Vonnegut doesn't say that these folks should quit. Nor do I. Because if they did, and conferences disappeared, where would writers spend their summers, and how would they pay their bar tab?
This essay was published in 1967. The world has changed a lot since then, in terms of technology. And there are more people than there were back then. But human nature stays the same. As long as there are people who want to be writers, there will be people who make money telling them how.


Salon.com
Comments
Couldn't resist that!
As a writer, I am self taught, save for the Franciscan nuns who taught me English and writing in high school and college. Oh, and the Dominicans!
So, no time for conferences, classes or otherwise, instructional tutorials.
I can take criticism and will continue to muddle through with my heart felt attempts at writing for amusement. Mostly, mine.
I felt the sting of my own truth at a writer's conference years ago. I was young and foolish, and shared my scholarship to attend the event with a boyfriend who pretty much ruined it for me with his wounded bear routine. He kept wandering up to people like the fiction editor of Esquire, asking: "So, do you think the novel is dead?"
Once I found my way to the writers' bar, and got to know the bartender on a first name basis, things got a lot better.
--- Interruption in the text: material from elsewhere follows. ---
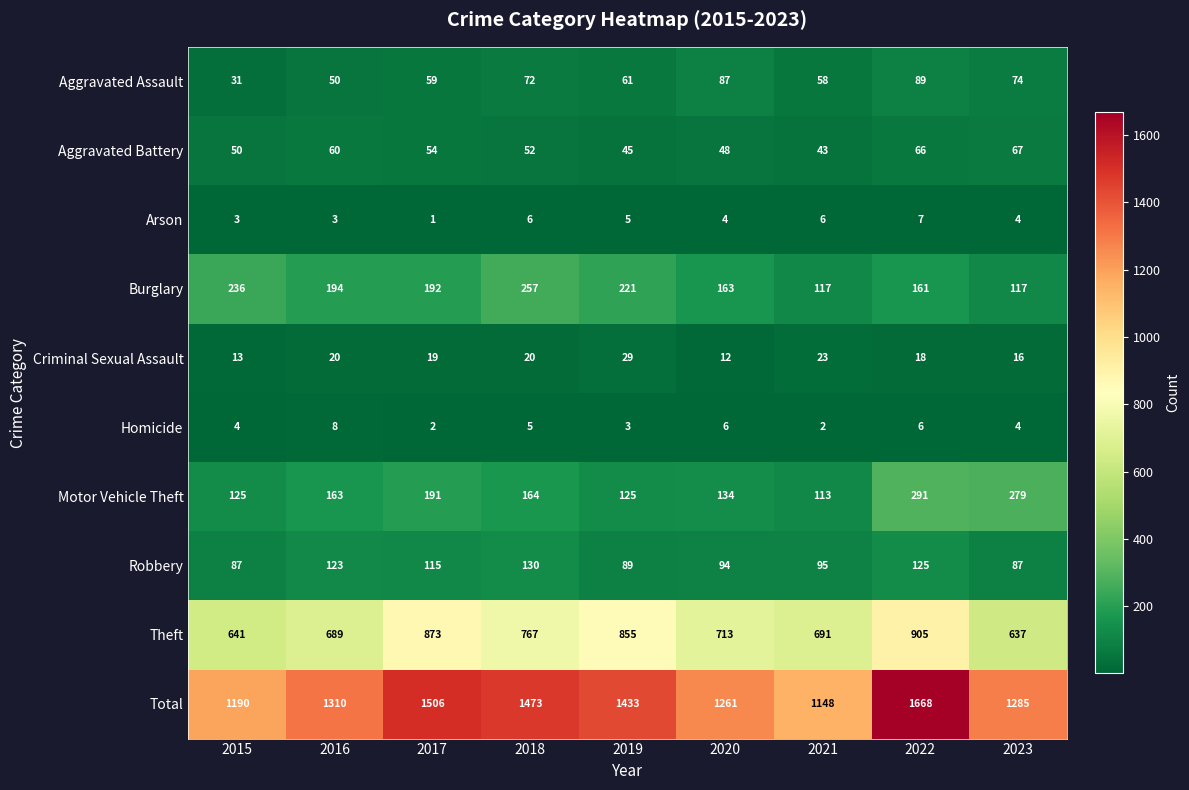

Rank the series at 2019 from lowest to highest value.

Homicide, Arson, Criminal Sexual Assault, Aggravated Battery, Aggravated Assault, Robbery, Motor Vehicle Theft, Burglary, Theft, Total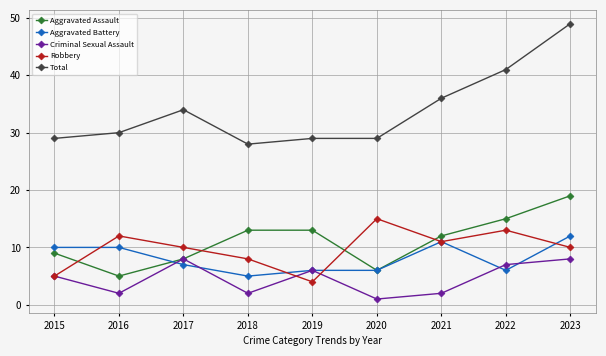

At which category does the chart reach its peak across all series?

2023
Nowadays, I would advise anyone with a computer to seek the information they want, for free, online. I imagine there are conference darlings who get discovered and published, but unless you're already friends with the event organizers, it's about as likely as being spotted by a talent scout while shopping and immediately cast in a film opposite Julia Roberts.
Writing is a lot of hard work, with occasional reasons to celebrate. I only stick with it because I have no other talent whatsoever.